Der Kieferchirurg Nummer 2 probiert nacheinander die Medikamente: Ketoprofen, Sobelin (Antibiotikum), Ampicillin (Antibiotikum) und Carbamazepin (Antineuropathikum), letzteres bis 50mg / Tag, aus und erzielt damit keine Verbesserung der anhaltenden Schmerzen. Die hinzugezogenen Neurologen Dr. Th. und F. verschreiben Carbamazepin bis 900 mg / Tag, wieder ohne Erfolg. Mittlerweile ist es Dezember 1994.

Kieferchirurg Nummer 2 sieht eine Chance im Aufschneiden des Knochens an der Stelle des gezogenen Zahns 37 und öffnet im Januar 1995 diesselbe. Laut Laborbericht sollen Streptokokken, aber keine Pilze angetroffen worden sein. Darum rezeptiert der Mann 3 verschiedene Antibiotika: Doxicyclin, Ampicillin und Erythrocin – leider bleibt das Schmerzniveau auf etwa  VAS = 7 auf der Skala 0 bis 10, mit Spitzen bis 8K. Kieferchirurg 2 gibt nicht auf: Er möchte noch einmal operieren. Wieder schneidet er den Bereich auf, fräst alle schmerzempfindlichen Bereiche weg und schickt eine Probe ein. Das Ergebnis: negativ (= keine Streptokokken), aber die Schmerzen kehren nach einer kurzen Pause von 4 Tagen zurück, genauso wie vorher.

SANY0425 Darauf folgt die Überweisung zur Schmerztherapie zunächst bei einer niedergelassenen Anästhesistin, die aber nach Versuchen mit Trigeminus Quaddeln und „Störfeldsuche“ nach einem Monat bereits an die Schmerzambulanz der Düsseldorfer Uniklinik verweist. Dort wird zwischen Mai und Dezember 1995 mit Thermografie, Neuraltherapie, Nasennebenhöhlen- und Darmdiagnostik versucht, weiter zu kommen. Außerdem wird eine Allergologin zwecks Darmsanierung, Epicutantest auf Amalgamallergie hinzugezogen.

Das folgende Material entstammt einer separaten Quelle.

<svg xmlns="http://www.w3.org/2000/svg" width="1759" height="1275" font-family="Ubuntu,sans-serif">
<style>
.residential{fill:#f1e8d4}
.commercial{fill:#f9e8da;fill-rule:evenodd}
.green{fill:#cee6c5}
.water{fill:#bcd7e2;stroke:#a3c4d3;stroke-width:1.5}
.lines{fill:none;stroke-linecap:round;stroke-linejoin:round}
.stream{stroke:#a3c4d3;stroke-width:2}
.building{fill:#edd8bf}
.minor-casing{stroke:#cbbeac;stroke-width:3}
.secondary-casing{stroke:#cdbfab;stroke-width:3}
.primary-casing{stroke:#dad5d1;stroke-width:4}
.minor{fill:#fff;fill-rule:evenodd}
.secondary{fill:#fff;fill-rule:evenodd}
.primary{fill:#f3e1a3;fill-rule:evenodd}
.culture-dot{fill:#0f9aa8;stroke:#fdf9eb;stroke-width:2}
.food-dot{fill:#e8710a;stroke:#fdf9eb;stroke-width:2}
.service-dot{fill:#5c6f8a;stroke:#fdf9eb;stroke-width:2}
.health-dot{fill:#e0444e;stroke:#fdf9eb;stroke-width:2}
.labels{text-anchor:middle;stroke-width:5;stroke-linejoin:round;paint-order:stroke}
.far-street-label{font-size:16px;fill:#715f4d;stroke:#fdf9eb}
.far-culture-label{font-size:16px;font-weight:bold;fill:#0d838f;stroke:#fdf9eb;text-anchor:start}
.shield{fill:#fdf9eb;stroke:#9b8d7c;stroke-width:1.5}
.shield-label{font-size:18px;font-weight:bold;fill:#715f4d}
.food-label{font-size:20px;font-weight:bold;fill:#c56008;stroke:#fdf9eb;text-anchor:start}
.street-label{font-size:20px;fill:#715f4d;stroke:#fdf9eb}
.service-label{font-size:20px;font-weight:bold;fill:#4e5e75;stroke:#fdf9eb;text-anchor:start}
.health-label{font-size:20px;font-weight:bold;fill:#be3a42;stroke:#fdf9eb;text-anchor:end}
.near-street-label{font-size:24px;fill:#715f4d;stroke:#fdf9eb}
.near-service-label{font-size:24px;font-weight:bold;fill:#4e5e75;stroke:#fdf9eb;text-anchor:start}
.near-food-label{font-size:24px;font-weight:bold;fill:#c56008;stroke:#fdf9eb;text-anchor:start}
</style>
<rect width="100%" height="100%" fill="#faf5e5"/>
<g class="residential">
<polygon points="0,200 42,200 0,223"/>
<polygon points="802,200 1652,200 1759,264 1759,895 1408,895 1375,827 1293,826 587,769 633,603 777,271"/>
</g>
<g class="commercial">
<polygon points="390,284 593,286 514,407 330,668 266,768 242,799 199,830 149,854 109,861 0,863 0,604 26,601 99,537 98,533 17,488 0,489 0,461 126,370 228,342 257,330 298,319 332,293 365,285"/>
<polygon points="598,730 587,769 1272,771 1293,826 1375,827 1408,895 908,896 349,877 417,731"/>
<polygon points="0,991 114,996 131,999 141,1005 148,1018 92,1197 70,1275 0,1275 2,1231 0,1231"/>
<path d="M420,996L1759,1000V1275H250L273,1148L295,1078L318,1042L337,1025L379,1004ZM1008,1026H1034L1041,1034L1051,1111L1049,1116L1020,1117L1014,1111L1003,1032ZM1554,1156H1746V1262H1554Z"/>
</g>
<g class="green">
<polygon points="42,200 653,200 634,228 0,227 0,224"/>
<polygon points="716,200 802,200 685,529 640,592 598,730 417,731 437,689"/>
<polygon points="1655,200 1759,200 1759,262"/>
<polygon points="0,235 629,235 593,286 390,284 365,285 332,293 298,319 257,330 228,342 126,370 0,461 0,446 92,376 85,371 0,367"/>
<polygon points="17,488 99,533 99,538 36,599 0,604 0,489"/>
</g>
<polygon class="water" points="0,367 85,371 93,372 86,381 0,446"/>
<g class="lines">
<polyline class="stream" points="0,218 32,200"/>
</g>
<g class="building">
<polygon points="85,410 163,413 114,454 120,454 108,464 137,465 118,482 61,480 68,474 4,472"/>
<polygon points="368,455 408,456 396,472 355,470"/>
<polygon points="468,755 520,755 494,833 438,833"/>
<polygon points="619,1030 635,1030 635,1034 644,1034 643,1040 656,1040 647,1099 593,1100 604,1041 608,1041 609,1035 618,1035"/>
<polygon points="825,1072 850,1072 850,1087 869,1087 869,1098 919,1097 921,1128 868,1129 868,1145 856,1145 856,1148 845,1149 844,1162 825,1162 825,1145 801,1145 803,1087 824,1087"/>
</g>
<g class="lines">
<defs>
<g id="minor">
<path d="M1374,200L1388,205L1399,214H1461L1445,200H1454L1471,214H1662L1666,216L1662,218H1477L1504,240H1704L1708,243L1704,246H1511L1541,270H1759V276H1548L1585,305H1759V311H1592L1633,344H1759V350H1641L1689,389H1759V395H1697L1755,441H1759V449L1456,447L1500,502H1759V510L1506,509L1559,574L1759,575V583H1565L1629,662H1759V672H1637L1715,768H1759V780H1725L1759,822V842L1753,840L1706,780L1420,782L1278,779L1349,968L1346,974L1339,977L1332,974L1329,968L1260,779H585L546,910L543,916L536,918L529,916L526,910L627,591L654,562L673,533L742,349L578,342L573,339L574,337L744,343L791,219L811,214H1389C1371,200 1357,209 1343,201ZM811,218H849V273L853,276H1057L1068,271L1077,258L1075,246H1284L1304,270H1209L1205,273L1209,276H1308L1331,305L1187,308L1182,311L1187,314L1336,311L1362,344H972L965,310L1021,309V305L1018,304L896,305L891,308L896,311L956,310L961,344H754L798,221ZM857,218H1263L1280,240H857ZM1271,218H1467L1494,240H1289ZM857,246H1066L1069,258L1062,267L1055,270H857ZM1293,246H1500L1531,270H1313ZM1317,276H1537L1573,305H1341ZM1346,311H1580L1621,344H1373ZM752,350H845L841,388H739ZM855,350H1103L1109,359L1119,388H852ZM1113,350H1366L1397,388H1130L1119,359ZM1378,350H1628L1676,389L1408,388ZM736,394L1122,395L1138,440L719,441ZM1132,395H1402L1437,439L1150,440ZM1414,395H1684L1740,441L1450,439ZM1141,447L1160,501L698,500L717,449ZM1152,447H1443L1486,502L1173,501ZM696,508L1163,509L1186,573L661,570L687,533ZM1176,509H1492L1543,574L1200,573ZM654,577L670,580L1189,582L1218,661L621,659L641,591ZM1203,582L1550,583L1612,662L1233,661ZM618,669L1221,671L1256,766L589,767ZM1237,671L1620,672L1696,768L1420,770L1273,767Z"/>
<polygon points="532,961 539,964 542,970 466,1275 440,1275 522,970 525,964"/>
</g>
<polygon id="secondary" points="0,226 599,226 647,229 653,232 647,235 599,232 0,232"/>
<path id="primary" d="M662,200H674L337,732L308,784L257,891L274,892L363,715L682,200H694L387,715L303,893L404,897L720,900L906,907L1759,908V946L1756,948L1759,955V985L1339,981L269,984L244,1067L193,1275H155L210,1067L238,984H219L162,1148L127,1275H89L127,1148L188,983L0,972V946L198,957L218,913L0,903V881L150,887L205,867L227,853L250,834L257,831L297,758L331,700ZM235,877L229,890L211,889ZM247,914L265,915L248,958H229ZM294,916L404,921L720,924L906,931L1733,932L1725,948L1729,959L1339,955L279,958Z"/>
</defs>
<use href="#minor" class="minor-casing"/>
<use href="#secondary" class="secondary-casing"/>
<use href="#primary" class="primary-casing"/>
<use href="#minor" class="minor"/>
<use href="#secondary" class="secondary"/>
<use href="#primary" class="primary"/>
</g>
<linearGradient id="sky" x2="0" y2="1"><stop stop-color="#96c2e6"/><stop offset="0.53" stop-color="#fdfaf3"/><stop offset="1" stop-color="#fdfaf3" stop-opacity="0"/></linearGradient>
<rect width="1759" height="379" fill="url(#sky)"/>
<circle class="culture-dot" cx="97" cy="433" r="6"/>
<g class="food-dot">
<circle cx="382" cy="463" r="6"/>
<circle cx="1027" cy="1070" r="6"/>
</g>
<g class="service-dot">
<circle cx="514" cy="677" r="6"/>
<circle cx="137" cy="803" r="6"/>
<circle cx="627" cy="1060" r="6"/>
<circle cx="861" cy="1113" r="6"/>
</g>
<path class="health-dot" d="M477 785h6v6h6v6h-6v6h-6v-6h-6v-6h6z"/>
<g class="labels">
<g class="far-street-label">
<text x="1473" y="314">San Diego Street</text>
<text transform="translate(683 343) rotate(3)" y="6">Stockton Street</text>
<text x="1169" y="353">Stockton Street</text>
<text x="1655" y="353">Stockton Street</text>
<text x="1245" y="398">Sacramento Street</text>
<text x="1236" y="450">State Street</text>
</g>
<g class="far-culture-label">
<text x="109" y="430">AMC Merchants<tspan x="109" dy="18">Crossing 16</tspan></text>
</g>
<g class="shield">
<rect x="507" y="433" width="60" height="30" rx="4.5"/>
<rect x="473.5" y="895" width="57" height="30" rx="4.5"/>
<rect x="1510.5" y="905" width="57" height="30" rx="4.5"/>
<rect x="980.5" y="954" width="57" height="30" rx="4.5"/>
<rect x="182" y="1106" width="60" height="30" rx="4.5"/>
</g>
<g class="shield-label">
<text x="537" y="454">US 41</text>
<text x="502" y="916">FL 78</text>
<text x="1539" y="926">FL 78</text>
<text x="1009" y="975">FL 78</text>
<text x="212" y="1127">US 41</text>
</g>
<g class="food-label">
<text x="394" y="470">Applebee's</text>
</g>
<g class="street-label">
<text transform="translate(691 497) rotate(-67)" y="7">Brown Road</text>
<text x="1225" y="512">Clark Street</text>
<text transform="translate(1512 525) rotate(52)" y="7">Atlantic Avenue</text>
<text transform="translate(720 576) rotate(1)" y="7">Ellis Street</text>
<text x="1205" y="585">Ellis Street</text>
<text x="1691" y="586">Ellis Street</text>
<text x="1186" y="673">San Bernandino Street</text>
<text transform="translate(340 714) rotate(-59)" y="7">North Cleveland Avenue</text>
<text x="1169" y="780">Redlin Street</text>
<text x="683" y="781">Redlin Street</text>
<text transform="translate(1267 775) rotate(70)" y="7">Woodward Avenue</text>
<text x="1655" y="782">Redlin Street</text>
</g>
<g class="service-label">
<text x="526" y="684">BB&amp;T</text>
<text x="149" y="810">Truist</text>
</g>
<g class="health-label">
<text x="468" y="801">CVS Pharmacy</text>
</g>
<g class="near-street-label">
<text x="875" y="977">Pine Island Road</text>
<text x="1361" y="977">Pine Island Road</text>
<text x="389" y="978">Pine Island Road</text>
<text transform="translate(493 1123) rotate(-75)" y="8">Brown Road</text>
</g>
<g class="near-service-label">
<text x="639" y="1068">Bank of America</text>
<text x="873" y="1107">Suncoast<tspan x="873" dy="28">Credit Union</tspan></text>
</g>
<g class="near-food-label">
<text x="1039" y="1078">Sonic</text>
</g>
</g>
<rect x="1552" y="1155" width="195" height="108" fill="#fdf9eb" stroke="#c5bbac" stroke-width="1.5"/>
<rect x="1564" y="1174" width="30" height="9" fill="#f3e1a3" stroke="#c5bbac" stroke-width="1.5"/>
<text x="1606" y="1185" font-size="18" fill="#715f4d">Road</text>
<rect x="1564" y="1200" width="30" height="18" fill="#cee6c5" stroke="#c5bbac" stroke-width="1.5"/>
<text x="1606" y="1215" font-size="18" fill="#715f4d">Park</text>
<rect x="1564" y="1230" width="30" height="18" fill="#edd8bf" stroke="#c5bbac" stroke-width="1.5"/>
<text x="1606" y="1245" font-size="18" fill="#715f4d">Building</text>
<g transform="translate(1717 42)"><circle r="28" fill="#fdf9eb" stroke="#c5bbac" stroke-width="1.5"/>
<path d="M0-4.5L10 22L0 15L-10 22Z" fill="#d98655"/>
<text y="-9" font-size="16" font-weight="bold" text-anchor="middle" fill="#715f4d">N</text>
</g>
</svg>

Die vereinten Experten kommen zum Schluß, dass die 11 noch vorhandenen Amalgamfüllungen zu entferen seien. Dies geschieht Ende 1995 beim Hauszahnarzt unter gleichzeitiger Infusion von Vitamin C Lösungen bei der Allergologin. Begleitet wird das Ganze durch eine Amalgamausleitung mit „Bioresonanz“. Der Zahnarzt kommt dazu noch auf die Idee, den Zahn 35 wurzel zu behandeln, um „sicher zu stellen, dass der überkronte 35 nicht für das Schmerzgeschehen verantwortlich sein kann“. Die Wurzelbehandlung 35 im Dezember 1995 erreicht das exakte Gegenteil: der starke Dauerschmerz verschlimmert sich noch, die Entfernung der Wurzelfüllung und mehrfaches Spülen sind ohne Erfolg. Darum wird der Zahn 35 gezogen und die Wunde verursacht prompt das „trockene Alveolensyndrom“, also fortgesetzte Wundschmerzen. 6 Wochen später bewegen sich die Dauerschmerzen auf dem Niveau vor der Wurzelbehandlung, also im Durchschnitt 7 von 10, aber jetzt fühlt sich das Schmerzgebiet größer an.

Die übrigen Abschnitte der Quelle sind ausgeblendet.